Obviously, it was a kick for me to be involved in a tour with such luminaries and at such prestigious venues. But these concerts meant more than that. At both shows I attended, the audience was incredibly varied: Older avant-garde fans of Cage and Reich were rubbing elbows with club-going followers of the Warp artists. One reason for this is that tickets (at least until they were sold out, which at the Royal Festival Hall happened a week before the show) were easy to buy. You could get seats at some of the concerts for as little as £10 ($18), and even the highest-priced tickets on opening night were only £22.50 ($40). Compare that to the $75 it costs to get good seats to a symphony concert in this country or the $150 or more to get within binocular range of a top-tier rock band. How is this possible? Simple: In England, the government actively promotes and subsidizes culture. Fully 40 percent of the funding for the concert series came from national and local government agencies.

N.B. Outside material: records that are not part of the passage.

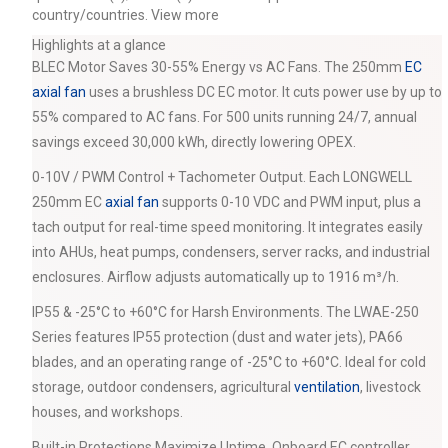
country/countries.
View more
Highlights at a glance
BLEC Motor Saves 30-55% Energy vs AC Fans. The 250mm
EC
axial fan
uses a brushless DC EC motor. It cuts power use by up to
55% compared to AC fans. For 500 units running 24/7, annual
savings exceed 30,000 kWh, directly lowering OPEX.
0-10V / PWM Control + Tachometer Output. Each LONGWELL
250mm EC
axial fan
supports 0-10 VDC and PWM input, plus a
tach output for real-time speed monitoring. It integrates easily
into AHUs, heat pumps, condensers, server racks, and industrial
enclosures. Airflow adjusts automatically up to 1916 m³/h.
IP55 & -25°C to +60°C for Harsh Environments. The LWAE-250
Series features IP55 protection (dust and water jets), PA66
blades, and an operating range of -25°C to +60°C. Ideal for cold
storage, outdoor condensers, agricultural
ventilation
, livestock
houses, and workshops.
Built-in Protections Maximize Uptime. Onboard EC controller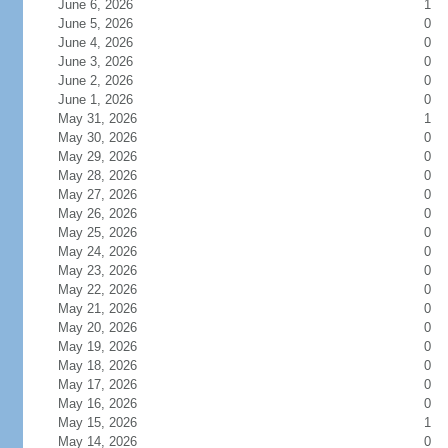
June 6, 2026
1
June 5, 2026
0
June 4, 2026
0
June 3, 2026
0
June 2, 2026
0
June 1, 2026
0
May 31, 2026
1
May 30, 2026
0
May 29, 2026
0
May 28, 2026
0
May 27, 2026
0
May 26, 2026
0
May 25, 2026
0
May 24, 2026
0
May 23, 2026
0
May 22, 2026
0
May 21, 2026
0
May 20, 2026
0
May 19, 2026
0
May 18, 2026
0
May 17, 2026
0
May 16, 2026
0
May 15, 2026
1
May 14, 2026
0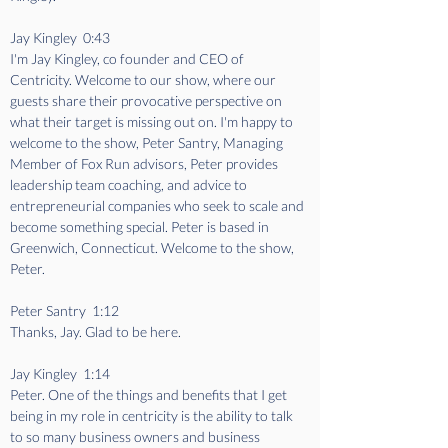
Jay Kingley  0:43  
I'm Jay Kingley, co founder and CEO of 
Centricity. Welcome to our show, where our 
guests share their provocative perspective on 
what their target is missing out on. I'm happy to 
welcome to the show, Peter Santry, Managing 
Member of Fox Run advisors, Peter provides 
leadership team coaching, and advice to 
entrepreneurial companies who seek to scale and 
become something special. Peter is based in 
Greenwich, Connecticut. Welcome to the show, 
Peter.
Peter Santry  1:12  
Thanks, Jay. Glad to be here.
Jay Kingley  1:14  
Peter. One of the things and benefits that I get 
being in my role in centricity is the ability to talk 
to so many business owners and business 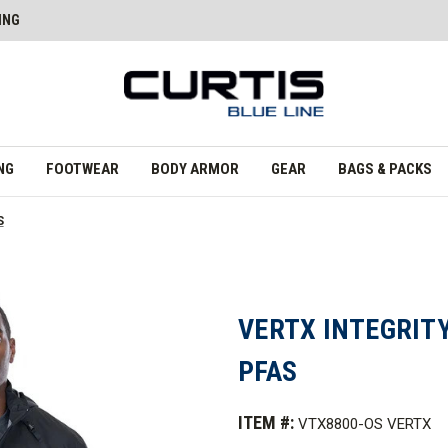
ING
NG
FOOTWEAR
BODY ARMOR
GEAR
BAGS & PACKS
S
VERTX INTEGRITY
PFAS
ITEM #:
VTX8800-OS VERTX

Each faction of the audience had come to hear what they already knew about, but they couldn’t help but learn something, and when they left, they were aware of a whole different kind of music. The old folks (like me) could see the art, craft and virtuosity that can be part of the new electronic music, a medium we’re (okay, at least I’m) often guilty of dismissing as music to stop thinking by. This stuff made you think.

The young folks learned that modern electronica didn’t spring fully grown from the heads of Kraftwerk or Brian Eno, but that it grew out of a century of musical experimentation. Varèse was searching for, and finding, new sounds long before electronics could provide them. Cage had invented the art of industrial music, using real industrial objects. Reich could induce trances in a thousand listeners without a synthesizer or sequencer in sight. And Antheil and Léger were attempting a new kind of multisensory art form that could potentially be greater than the sum of its parts — that elusive thing called multimedia.

It’s been a long time since we in the United States have been exposed to this kind of cross-pollination on a large scale. The market-driven record and radio industries are uncomfortable with crossing boundaries and would much rather stick their music, and their audience, in easily identifiable categories. But we need more category-busting events if we are to evolve a new music that is both artful and speaks to audiences. Leonard Bernstein’s Young People’s Concerts introduced a generation to Bach, Sibelius and Stravinsky, and showed their parents the connections between classical music and jazz. The London Sinfonietta’s Ether concerts bridge the gap between yesterday’s avant-garde and tomorrow’s. More power to them — and to us.

Paul Lehrman lives in Boston, one of the few American cities where you can fly to London without seeing the sun come up.